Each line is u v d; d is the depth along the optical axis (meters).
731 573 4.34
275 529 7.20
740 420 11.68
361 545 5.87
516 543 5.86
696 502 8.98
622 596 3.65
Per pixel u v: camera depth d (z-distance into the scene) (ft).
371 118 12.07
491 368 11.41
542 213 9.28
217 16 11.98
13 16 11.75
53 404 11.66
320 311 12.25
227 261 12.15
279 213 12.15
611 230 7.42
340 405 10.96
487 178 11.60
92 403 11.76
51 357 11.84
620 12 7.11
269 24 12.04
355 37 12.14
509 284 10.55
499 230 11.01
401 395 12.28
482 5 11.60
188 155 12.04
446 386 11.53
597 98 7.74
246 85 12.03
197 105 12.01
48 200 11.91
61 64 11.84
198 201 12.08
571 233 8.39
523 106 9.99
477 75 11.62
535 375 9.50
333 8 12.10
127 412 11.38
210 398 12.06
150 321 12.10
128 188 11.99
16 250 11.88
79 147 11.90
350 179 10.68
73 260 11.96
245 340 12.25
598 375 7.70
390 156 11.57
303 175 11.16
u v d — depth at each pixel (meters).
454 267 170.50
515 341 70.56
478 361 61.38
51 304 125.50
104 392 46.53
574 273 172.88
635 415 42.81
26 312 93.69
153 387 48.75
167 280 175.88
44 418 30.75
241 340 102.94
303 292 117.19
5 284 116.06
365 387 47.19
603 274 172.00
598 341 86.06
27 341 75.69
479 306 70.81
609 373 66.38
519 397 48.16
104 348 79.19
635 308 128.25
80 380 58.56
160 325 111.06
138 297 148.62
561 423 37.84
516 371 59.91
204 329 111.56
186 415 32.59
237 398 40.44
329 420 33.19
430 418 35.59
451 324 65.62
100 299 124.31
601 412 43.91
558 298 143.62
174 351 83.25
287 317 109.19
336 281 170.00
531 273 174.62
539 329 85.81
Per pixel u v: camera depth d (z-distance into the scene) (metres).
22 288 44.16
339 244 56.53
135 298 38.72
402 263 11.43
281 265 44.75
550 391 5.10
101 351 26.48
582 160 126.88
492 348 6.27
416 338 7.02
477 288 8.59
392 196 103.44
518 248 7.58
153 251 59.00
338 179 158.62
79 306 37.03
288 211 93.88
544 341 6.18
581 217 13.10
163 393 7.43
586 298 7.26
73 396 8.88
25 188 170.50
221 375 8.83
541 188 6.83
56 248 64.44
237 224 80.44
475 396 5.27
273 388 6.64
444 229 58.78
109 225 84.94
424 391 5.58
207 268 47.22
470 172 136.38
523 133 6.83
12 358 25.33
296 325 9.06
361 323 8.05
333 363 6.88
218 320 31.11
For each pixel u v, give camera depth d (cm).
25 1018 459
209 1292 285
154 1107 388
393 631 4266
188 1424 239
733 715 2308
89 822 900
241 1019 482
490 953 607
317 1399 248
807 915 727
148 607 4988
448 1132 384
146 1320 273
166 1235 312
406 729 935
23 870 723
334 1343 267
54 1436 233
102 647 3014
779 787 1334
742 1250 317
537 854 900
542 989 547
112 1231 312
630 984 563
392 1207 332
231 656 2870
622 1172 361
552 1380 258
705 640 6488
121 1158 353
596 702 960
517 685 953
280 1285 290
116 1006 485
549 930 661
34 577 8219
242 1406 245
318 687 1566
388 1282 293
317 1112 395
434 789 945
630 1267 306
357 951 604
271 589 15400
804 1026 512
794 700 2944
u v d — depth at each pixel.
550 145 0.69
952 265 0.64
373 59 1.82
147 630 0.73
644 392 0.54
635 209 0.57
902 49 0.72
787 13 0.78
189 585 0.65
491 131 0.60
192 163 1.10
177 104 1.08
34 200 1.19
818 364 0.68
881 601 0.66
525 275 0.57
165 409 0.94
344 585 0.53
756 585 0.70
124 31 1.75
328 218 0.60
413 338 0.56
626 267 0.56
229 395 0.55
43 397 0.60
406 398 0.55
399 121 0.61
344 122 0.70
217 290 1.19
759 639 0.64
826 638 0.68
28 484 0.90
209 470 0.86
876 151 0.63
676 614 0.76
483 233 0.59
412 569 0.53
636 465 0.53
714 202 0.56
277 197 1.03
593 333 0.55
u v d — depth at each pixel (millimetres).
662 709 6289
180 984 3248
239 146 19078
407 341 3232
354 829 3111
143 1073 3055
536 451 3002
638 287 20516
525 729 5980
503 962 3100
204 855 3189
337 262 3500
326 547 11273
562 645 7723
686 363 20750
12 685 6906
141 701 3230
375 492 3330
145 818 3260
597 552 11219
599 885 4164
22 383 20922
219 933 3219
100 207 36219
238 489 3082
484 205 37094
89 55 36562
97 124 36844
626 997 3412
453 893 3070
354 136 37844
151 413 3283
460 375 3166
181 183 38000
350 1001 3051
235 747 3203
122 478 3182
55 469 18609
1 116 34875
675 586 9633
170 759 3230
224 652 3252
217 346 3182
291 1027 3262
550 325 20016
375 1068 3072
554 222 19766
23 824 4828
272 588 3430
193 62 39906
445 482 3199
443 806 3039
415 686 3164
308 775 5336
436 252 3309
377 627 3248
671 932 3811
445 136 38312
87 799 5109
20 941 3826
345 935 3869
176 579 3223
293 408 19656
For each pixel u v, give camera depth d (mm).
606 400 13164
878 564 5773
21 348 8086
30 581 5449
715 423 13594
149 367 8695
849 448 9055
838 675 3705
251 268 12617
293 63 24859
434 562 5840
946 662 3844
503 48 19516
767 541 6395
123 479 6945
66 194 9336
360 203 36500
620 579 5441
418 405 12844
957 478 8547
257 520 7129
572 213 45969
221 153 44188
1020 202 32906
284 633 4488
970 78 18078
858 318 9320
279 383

» Action item
Read the entries and pick out all lines that include the word "scene".

» Answer space
Per pixel u v: camera depth d (z-distance into the scene) (ft).
Per pixel u v: camera depth d (z-distance into the scene) (metres).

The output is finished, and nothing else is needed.